Ce dernier point achève d’ailleurs d’établir une nouvelle situation aux USA pour les industriels européens. Jusqu’il y a quelques années, les Européens voulaient pénétrer sur le marché US pour l’apport de technologies et pour les gros budgets du Pentagone. Les deux arguments se sont successivement érodés, à mesure de l’avancement de la crise du technologisme et de la crise budgétaire aux USA. Aujourd’hui, les USA n’ont plus rien de ce “paradis des marchands de canons” dont rêvaient les Européens, avec l’avantage systématique donné aux industries US ou des conditions draconiennes exigées des Européens, pour des budgets qui dépendent de plus en plus de réseaux de corruption privés pour les énormes dépenses périphériques, et de plus en plus surveillés et contraints pour ce qui concerne les grands programmes. Même les Américano-Britanniques de BAE commencent à réfléchir à une stratégie d’un “certain retour” vers l’Europe.

A la lumière de tous ces événements, on comprend que l’agitation des côtés russe et chinois prend tout son sens et tout son poids. Quoi qu’elle en ait voulu et quelle qu’aient été ses velléités vertueuses, moralisantes et discoureuses, comme on l’a vu plus haut et comme on le constate de plus en plus, l’Europe a établi de plus en plus de liens avec la Russie et avec la Chine, et poursuit ce processus qui est dans la nature même des crises multiples qui se développent, – y compris, le cadre général de la crise eschatologique qui touche notre civilisation. Les nouvelles concernant les nouveaux avions de combat chinois et russes sont intéressantes parce que, d’abord, elles se situent dans le contexte transatlantique qu’on sait, ensuite parce qu’elles témoignent d’une avancée importante des deux puissances pour les amener au rang de coopérantes (avec les Européens) dans ces domaines. Enfin, et surtout, elles sont importantes parce qu’elles se situent dans un contexte général (celui des crises eschatologiques) où des domaines jusqu’ici strictement séparées (comme l’économie et la sécurité dans le cas russe et surtout chinois) tendent à converger jusqu’à des points d’une éventuelle fusion constructive. Cette sorte de convergence, avec la possibilité de coopérations qui semblaient impensables il y a encore 2 ou 3 ans, semblent concrètement moins impensables depuis la vente du Mistral, et elles pourraient devenir très vite concevables et souhaitables, – notamment en fonction de l’évolution de la situation outre-Atlantique.

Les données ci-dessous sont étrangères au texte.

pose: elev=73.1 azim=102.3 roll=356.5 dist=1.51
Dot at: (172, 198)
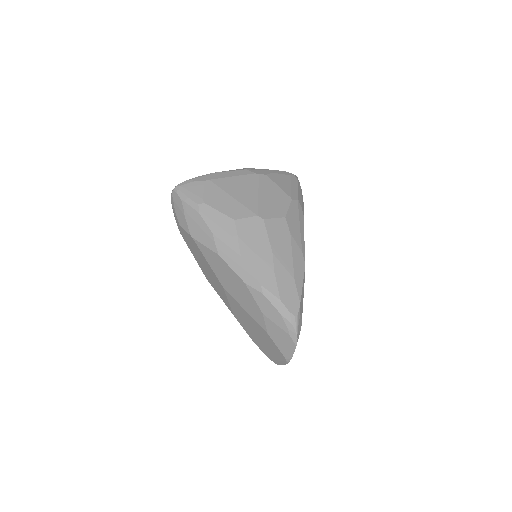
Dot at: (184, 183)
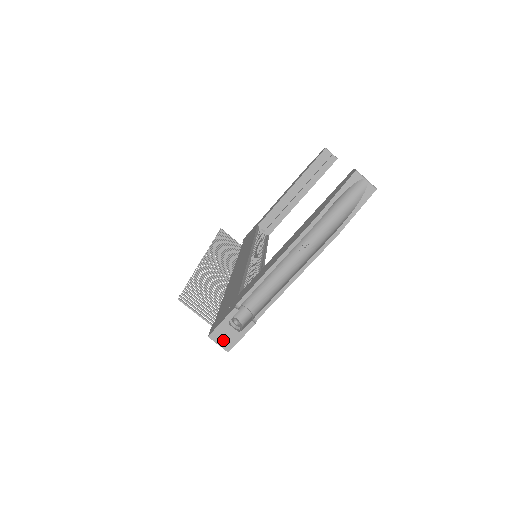
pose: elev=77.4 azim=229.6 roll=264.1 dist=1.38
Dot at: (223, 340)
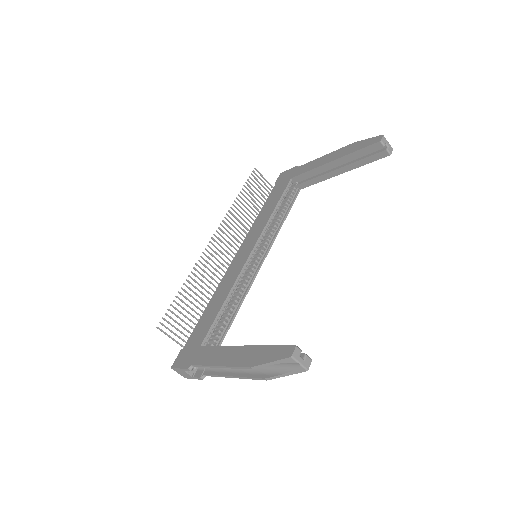
Dot at: (181, 374)
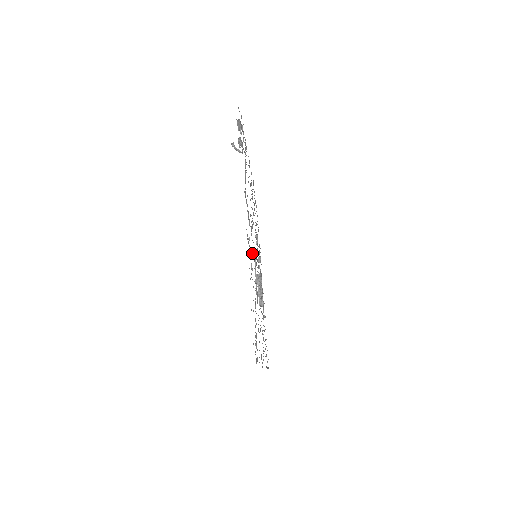
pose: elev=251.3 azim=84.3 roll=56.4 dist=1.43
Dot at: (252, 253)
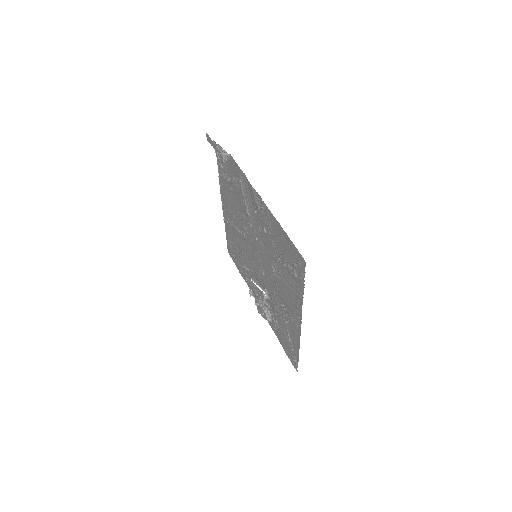
Dot at: (260, 227)
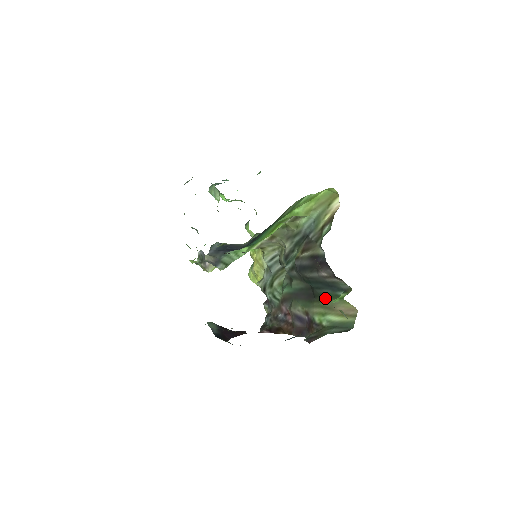
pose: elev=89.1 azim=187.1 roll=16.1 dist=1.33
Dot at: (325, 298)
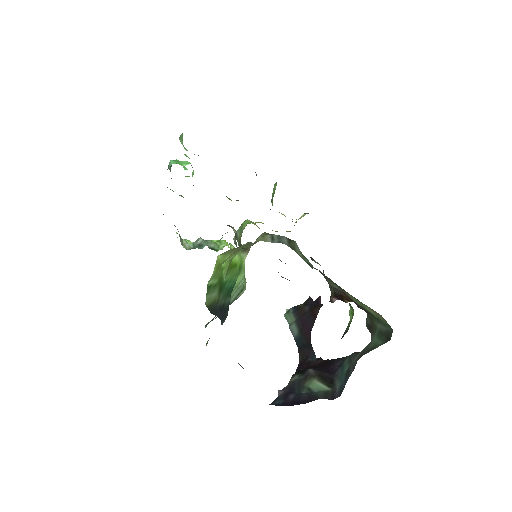
Dot at: occluded
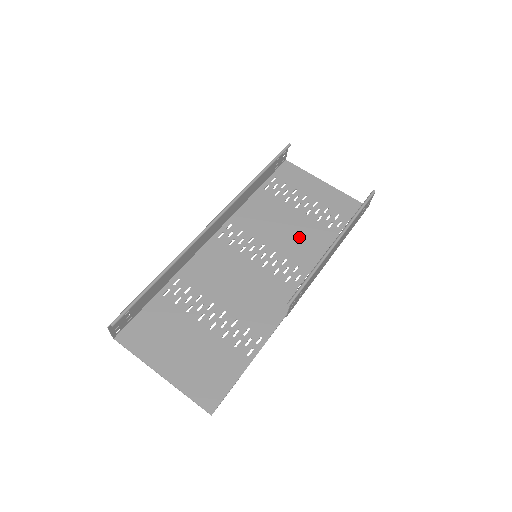
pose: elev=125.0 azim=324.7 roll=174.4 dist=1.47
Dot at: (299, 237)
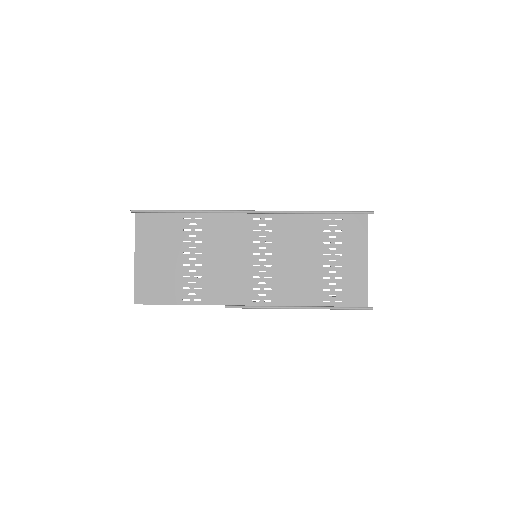
Dot at: (297, 274)
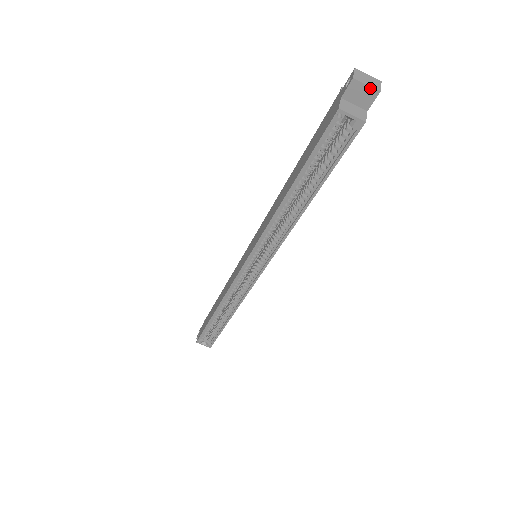
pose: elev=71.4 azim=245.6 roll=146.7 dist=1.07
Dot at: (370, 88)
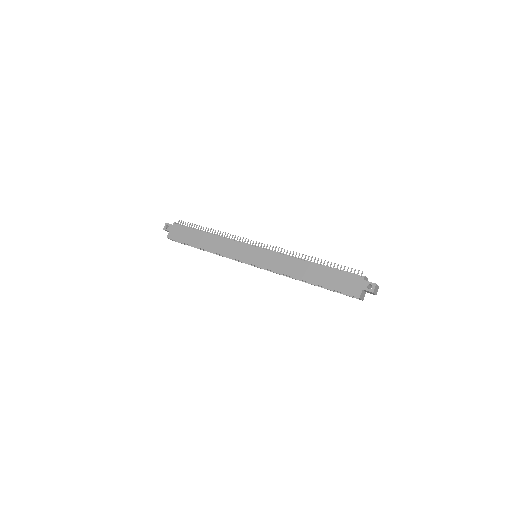
Dot at: (375, 294)
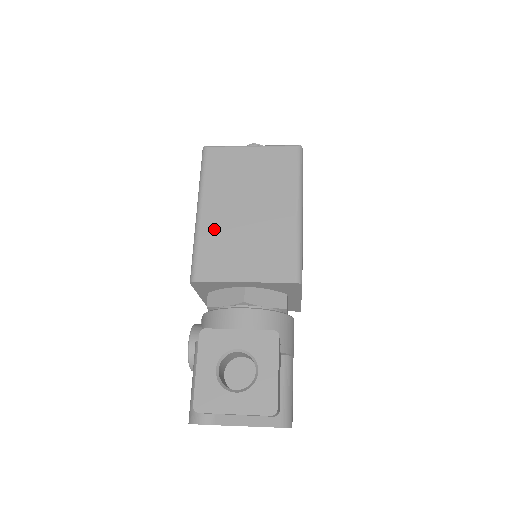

Si nous développons ce sujet à propos des nouveaux avions de combat russe et chinois, c’est parce que c’est dans ce domaine que la situation européenne va rapidement devenir intéressante et critique, et intéressante parce que critique, à cause de la catastrophe du JSF.

• L’argument des plus atlantistes parmi les Européens, ceux qui ne peuvent concevoir que des rapports antagonistes avec la Russie et la Chine, et de servilité avec les USA, étaient jusqu’ici de deux ordres, selon les bonnes (de plus en plus rares) ou mauvaises nouvelles du JSF : les USA sont assez forts pour nous protéger et nous fournir des avions sans équivalent au monde, grâce au JSF ; ou bien : certes, le JSF va mal, mais de toutes les façons tout le monde en est à la génération précédente et les F-15, F-16 et F-18 US modernisés feront l’affaire… Le JSF va mal et le premier argument a du plomb dans l’aile ; les Russes et les Chinois développent de nouveaux avions et le second argument ne vaut guère mieux. Que diront les Polonais volant sur des F-16 dans un état déjà incertain et avec la présence discontinue d’un escadron de F-16 dépassés de l’USAF (si l’USAF en a encore de disponibles), lorsque les Russes aligneront leurs Su-35S puis leurs T-50 ?

• L’autre argument, européen celui-là, s’épargne la charge habituelle de l’antagonisme et voit les choses différemment. Il constate la crise US d’une part, la nécessité pour les pays européens d’une certaine modernisation de leurs forces aériennes d’autre part. (Nous ne jugeons pas cet argument opérationnellement essentiel mais nous le considérons avec faveur pour ses implications politiques, – nous nous en sommes souvent expliqués.) Dans ce cas, il faut envisager d’autres voies d’équipement, et les envisager plutôt dans un esprit de coopération avec des puissances avec lesquelles on veut établir des liens de coopération.

• D’autres voies d’équipement, c’est d’abord l’Europe… Si la situation envisagée implique des tensions avec les USA, comme c’est le cas, un avion comme le Gripen, qui est tenu par un équipement proche de 50% d’origine US, est hors-jeu. Les Anglais, qui participent au Typhoon et avec lesquels les Français favoriseraient une coopération sur d’autres programmes, – les Anglais sont les Anglais. Tout dépendra de ce qu’ils feront de leurs liens avec Washington, et l’on comprend de quelles façons. Pour eux, un “tournant européen” nécessite une rupture avec Washington… On verra (certains diraient : “c’est tout vu” ?).

• …Mais ce paysage européen, pour devenir cohérent dans le contexte que nous envisageons, avec la situation US en évolution catastrophique et des rapprochements avec la Russie et avec la Chine, doit effectivement évoluer d’une façon de plus en plus affirmée vers la voie complémentaire d’une coopération avec ces deux derniers pays, assurant une stabilité des relations politiques et d’éventuels avantages économiques. Au niveau des avions de combat, si la problématique est située dans le contexte général qui importe, la chose a sans aucun doute un sens. Et, dans ce cas, une fois de plus, malgré l’exceptionnelle médiocrité et les palinodies pro-américanistes de sa direction politique, c’est, du côté européen, la France qui est politiquement, technologiquement et culturellement la mieux placée, pour toutes les raisons du monde, – c’est une fatalité que nous a refilée le Général. Au reste, on sait bien que Sarko, qui est un sentimental, ne sait pas résister à ses amis Poutine et Medvedev et, s’il le faut, il en sera de même avec son ami Hu… La France a pour elle, dans le domaiune évoqué, le Rafale, qui vaut ce qu’on sait, qu’elle ne vend pas parce qu’elle continue à acquiescer aux normes américanistes du commerce des armes et qu’elle entretient une politique ambiguë à cet égard, concurrente des USA ici, là “amie privilégiée” des USA. La situation que nous envisageons, à nouveau, forcerait à modifier fondamentalement ces données.

…Pendant ce temps, peut-être l’UE commencera-t-elle à étudier sérieusement la question de la levée de l’embargo des armes vers la Chine. En attendant, un conseil : continuons à suivre avec attention le destin du JSF, si prometteur à bien des égards.